■ **Goals**:
[A] In the replication thread, why would the stored procedure fail if it were replicated unchanged to the replicated database? Answer in one to three sentences.
[B] Answer these questions from the replication thread:
(i) What iteration count is given for the loop of insert commands?
(ii) Which server serves as Publisher and Distributor?
(iii) How long does the database on the customer side take to rebuild after a snapshot?
[C] Rewrite the passage of the replication thread from "I am working" to "count wont match.", putting "database routine" in place of "stored procedure".

I am working on optimizing transactional replication. I am planning to add one stored procedure to the list of articles, to reduce number of replication commands. I am facing one challenge with it.

This SP has insert commands. Let’s say it has a loop of insert commands with iteration count 1000. So when I replicate this SP, number of replications commands would be reduced from 1000 to 1. However this SP inserts data in table which has identity column. This column is not an identity column in replicated database (this is a default behavior, I did not do anything specific to achieve it). So the SP which can insert data on primary side cannot be replicated as is to insert data in replicated database, it will fail because column count wont match.

One way to address this issue would be temporarily turn IDENTITY_INSERT ON at start of SP and turn it OFF at end. So on primary side, I can invoke insert commands by passing explicit ids, and same SP can then work on replicated database.

Other way is to have a different version of SP on replicated database. However I am not sure, what precaution I need to take to make sure that this SP is not overwritten by version from primary database.

Appreciate your suggestions…

Regards
Shrikant

Reply
Hassan Umair
February 11, 2016 2:31 am

Hi,
I have a question, i am managing 2 SQL servers
1 is Master Server (Publisher + Distributor)
2 is Client Server (Subscriber)
client basically owned by a client who is buying data from us.
Both Servers are replicated with each other
Replication type is Transactional-replication
only selected Tables of a single DB are replicated from Master-Server to Client Server.
Now i am going to tell actual problem. Basically there are several problems i want to discus

Problem 1:
When i add or delete any data table and take snapshot of replication than all db vanishes from customer side and after that it rebuilds in 20-30 minutes (have limited access so don’t get logs)

■ **Recorded data**:
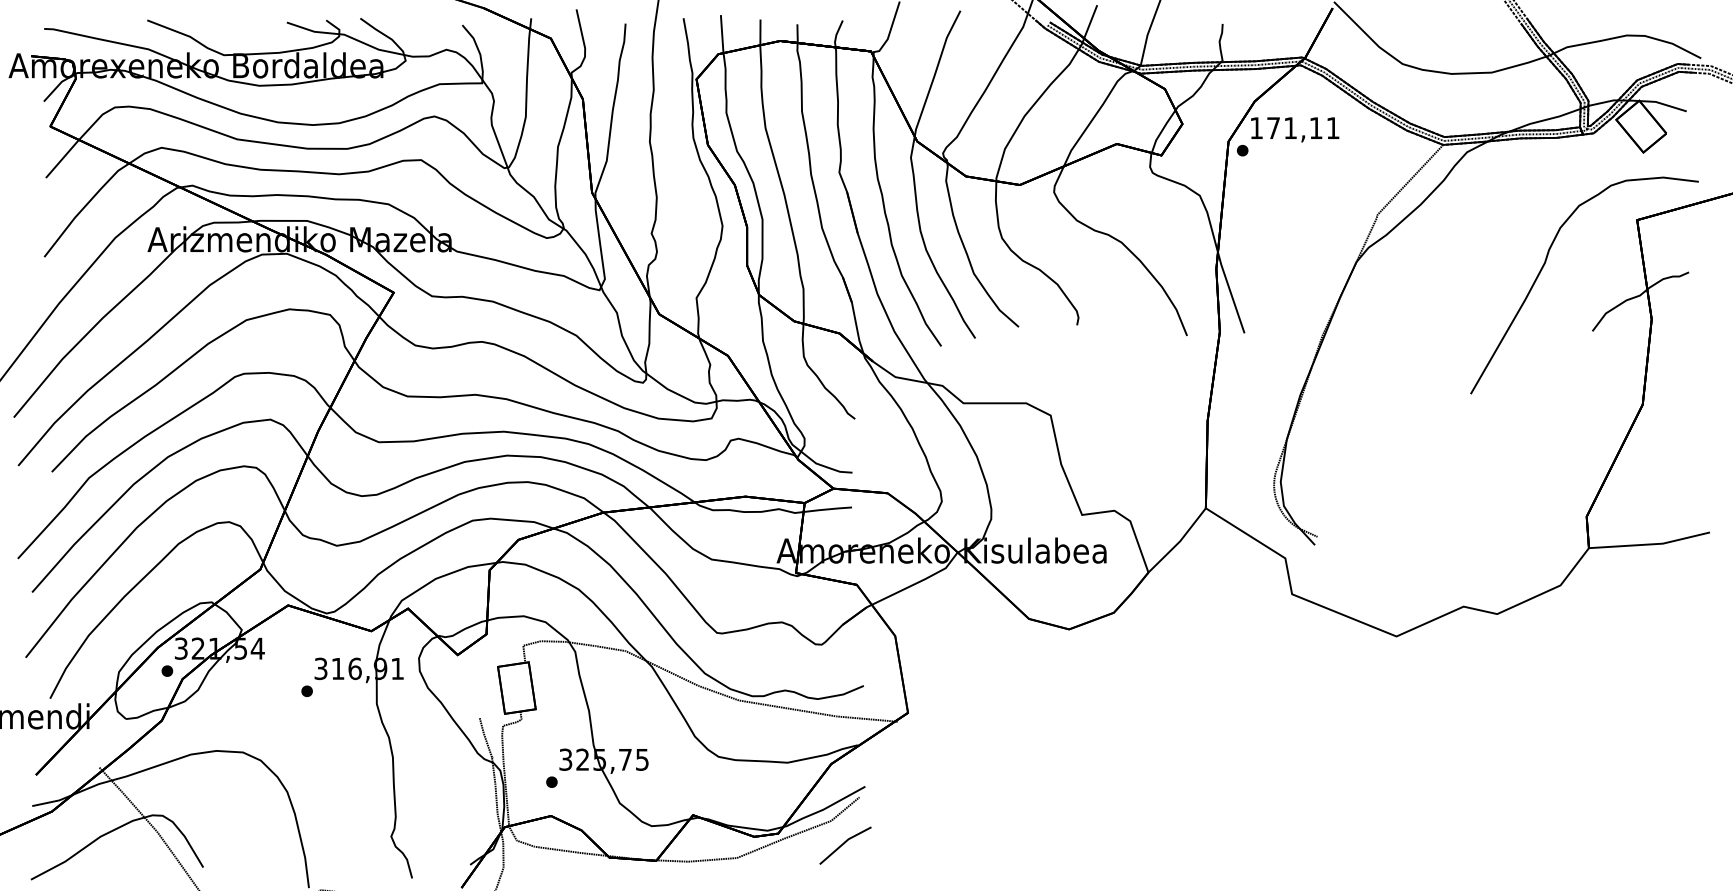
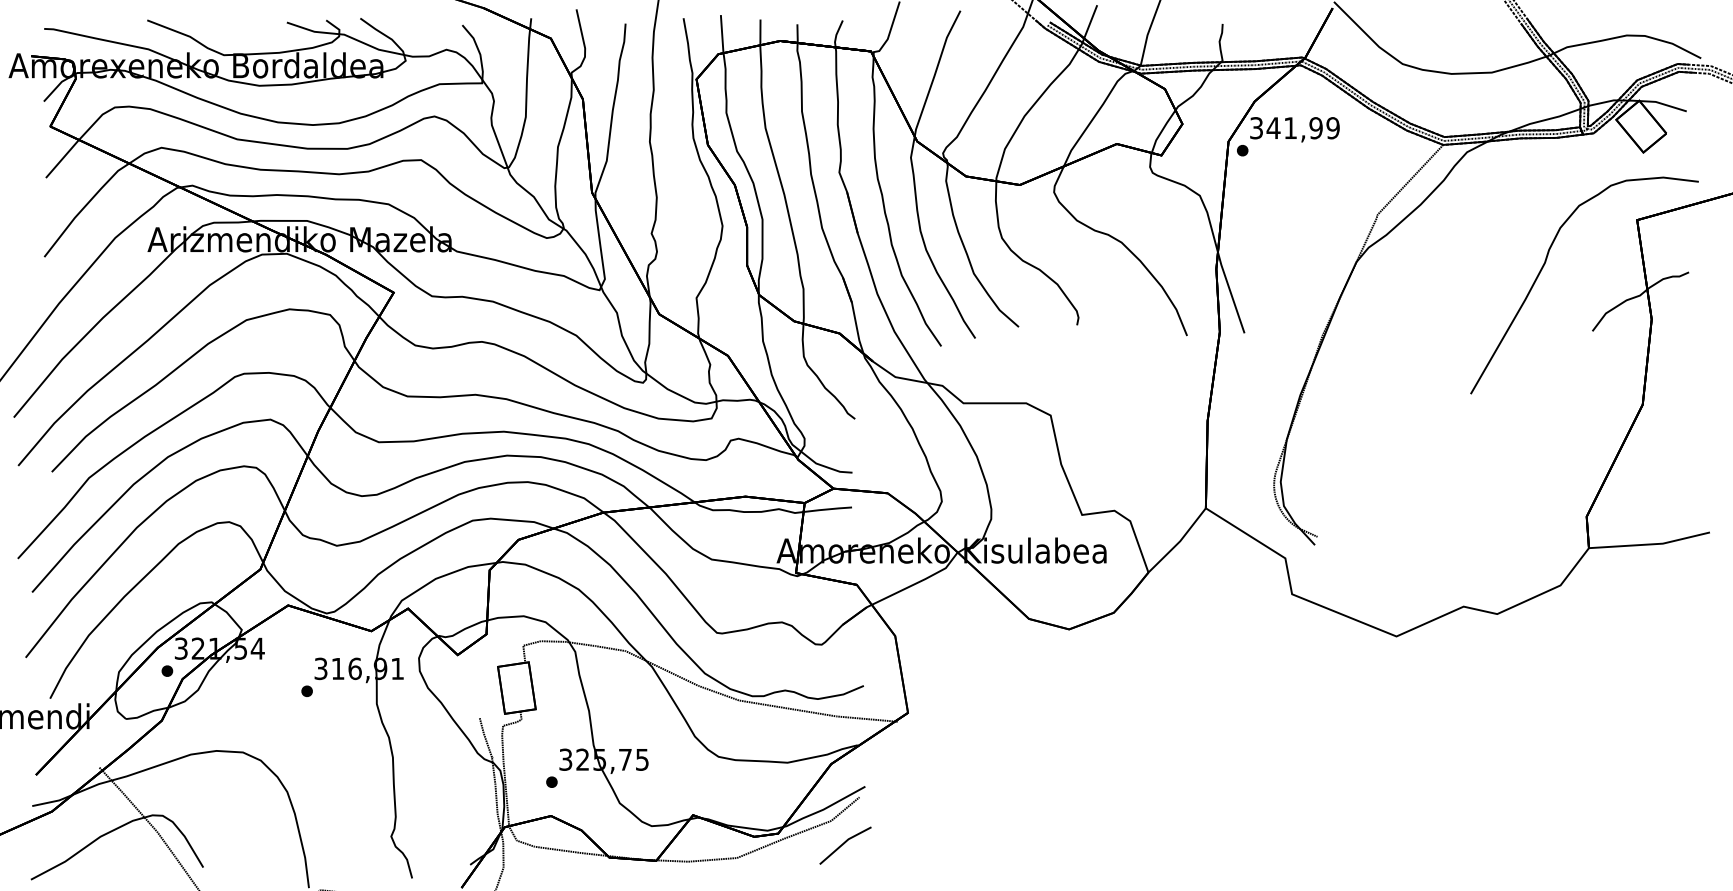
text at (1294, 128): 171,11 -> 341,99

■ **Completed exercise**:
[A] The procedure inserts into a table whose column is an identity column on the primary side but not in the replicated database. Run unchanged there, its inserts would fail because the column count would not match.

[B]
(i) 1000
(ii) The Master Server
(iii) 20-30 minutes

[C]
I am working on optimizing transactional replication. I am planning to add one database routine to the list of articles, to reduce number of replication commands. I am facing one challenge with it.

This SP has insert commands. Let’s say it has a loop of insert commands with iteration count 1000. So when I replicate this SP, number of replications commands would be reduced from 1000 to 1. However this SP inserts data in table which has identity column. This column is not an identity column in replicated database (this is a default behavior, I did not do anything specific to achieve it). So the SP which can insert data on primary side cannot be replicated as is to insert data in replicated database, it will fail because column count wont match.